(Rows from a segmentation dataset)
☆ ☆ ☆ ☆ ☆ ☆ ☆
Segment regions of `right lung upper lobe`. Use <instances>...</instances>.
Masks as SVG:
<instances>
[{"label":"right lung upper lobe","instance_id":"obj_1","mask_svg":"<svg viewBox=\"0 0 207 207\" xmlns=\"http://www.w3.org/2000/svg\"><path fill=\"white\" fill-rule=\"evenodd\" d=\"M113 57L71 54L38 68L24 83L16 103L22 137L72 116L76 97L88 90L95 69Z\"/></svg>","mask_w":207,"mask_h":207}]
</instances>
☆ ☆ ☆ ☆ ☆ ☆ ☆
** TASK **
Reproduce every line of the records above without changing anything.

** EXPECTED OUTPUT **
Segment regions of `right lung upper lobe`. Use <instances>...</instances>.
Masks as SVG:
<instances>
[{"label":"right lung upper lobe","instance_id":"obj_1","mask_svg":"<svg viewBox=\"0 0 207 207\" xmlns=\"http://www.w3.org/2000/svg\"><path fill=\"white\" fill-rule=\"evenodd\" d=\"M113 57L71 54L38 68L24 83L16 103L22 137L72 116L76 97L88 90L95 69Z\"/></svg>","mask_w":207,"mask_h":207}]
</instances>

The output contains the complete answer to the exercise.